A couple of these funds stand out in terms of their preference to err on the side of caution. That includes Gold-rated American Funds New World NEWFX, which strikes a unique profile because it keeps around 40% of assets in developed-markets names and emerging-markets debt. The managers prefer to gain access to growth in emerging-markets indirectly on occasion, for example by owning Europe-based multinationals such as Novo Nordisk A/S NOVO B and Pernod Ricard NV RI. They also invest roughly 10% of assets in emerging-markets bonds. Both tactics have helped make this one of the category's least-volatile options over time. Its seven lead managers run separate slices of this portfolio, but they all share a value-leaning, long-term-oriented process that typically targets large-cap stocks and allows for significant deviations from the MSCI Emerging Markets Index.
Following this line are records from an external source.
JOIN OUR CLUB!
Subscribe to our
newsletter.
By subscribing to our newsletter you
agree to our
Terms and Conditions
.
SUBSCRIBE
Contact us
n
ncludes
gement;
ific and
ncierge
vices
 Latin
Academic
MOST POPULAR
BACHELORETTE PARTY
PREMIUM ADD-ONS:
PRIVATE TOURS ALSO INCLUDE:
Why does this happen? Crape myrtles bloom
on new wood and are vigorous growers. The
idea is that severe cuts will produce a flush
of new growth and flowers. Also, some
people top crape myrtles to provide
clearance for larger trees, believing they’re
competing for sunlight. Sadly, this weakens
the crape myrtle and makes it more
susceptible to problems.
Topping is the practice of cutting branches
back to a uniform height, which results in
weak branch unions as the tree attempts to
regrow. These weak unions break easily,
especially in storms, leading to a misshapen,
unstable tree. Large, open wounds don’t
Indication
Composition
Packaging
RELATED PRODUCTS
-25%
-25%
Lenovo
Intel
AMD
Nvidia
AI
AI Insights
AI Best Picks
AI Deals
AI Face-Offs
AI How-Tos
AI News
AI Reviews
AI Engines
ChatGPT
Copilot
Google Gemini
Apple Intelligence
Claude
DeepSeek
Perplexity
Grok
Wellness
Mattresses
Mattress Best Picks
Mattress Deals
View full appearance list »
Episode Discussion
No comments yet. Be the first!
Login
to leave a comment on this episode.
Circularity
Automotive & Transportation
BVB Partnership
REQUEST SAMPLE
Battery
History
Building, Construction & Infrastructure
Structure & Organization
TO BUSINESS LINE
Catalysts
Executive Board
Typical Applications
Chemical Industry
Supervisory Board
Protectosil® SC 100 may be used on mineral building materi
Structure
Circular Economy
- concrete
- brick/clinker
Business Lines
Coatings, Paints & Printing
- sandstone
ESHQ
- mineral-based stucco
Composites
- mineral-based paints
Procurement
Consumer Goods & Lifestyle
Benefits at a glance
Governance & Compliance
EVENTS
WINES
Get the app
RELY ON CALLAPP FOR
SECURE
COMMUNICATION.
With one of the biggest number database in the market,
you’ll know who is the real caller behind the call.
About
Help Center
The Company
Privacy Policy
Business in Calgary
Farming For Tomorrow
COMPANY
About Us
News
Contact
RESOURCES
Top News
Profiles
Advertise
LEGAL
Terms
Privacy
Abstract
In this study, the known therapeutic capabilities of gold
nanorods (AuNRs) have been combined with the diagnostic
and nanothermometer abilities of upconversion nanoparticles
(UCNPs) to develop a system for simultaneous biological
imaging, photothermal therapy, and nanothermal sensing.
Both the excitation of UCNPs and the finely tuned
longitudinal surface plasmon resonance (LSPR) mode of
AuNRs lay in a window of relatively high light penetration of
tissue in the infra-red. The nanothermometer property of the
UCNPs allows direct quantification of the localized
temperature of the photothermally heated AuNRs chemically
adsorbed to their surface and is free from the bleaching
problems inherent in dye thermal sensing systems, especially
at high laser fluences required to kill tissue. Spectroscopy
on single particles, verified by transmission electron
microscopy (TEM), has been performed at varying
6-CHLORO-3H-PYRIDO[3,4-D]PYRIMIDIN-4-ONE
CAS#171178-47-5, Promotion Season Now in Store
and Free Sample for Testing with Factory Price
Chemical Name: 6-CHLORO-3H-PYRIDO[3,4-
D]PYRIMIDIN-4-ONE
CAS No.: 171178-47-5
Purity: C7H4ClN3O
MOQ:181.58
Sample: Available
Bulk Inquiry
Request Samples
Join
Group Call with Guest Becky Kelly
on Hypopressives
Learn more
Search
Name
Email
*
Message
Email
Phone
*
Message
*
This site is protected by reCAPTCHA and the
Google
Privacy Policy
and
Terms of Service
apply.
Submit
Silver-rated Harding Loevner Emerging Markets Advisor HLEMX takes a somewhat similar approach, focusing on large-cap companies with healthy balance sheets and clear competitive advantages. Its managers are also willing to diverge meaningfully from the sector weightings of the widely used MSCI index, with tech stocks getting a particularly large footprint lately (23% versus the index's 15%). Unlike the American Funds offering, its managers don't invest much in developed-markets companies or emerging-markets debt. Still, the managers' focus on the quality of the fund's holdings has helped keep a lid on risk relative to peers.
Investors that can handle a bit more volatility can consider GMO Emerging Markets III GMOEX. This fund uses a unique top-down, quantitative approach. Reversion to the mean is the investment mantra at GMO, and so the models look for countries and sectors that are growing below their long-term averages but with the potential to recover. A separate momentum model works in tandem with the valuation-focused models. That has weakened the fund's downside performance in the past--most notably when it led to riskier positioning at the start of the market meltdown in late 2007--and could do so again in the future. And though the portfolio has more than 300 holdings, it continues to be bold from a sector and regional perspective compared with its S&P/IFC Composite Index benchmark.
The same goes for T. Rowe Price Emerging Markets Stock PRMSX, because its managers go wherever they find companies with the best growth prospects. In the past year, two of those areas have been Brazilian and financials stocks, and the fund's weightings in those areas have been roughly 500 basis points higher than the MSCI benchmark's. Such leanings can have a big impact on performance, as has the managers' willingness to own faster-growing companies, which has resulted in supercharged rally performance (and sharper declines in sell-offs).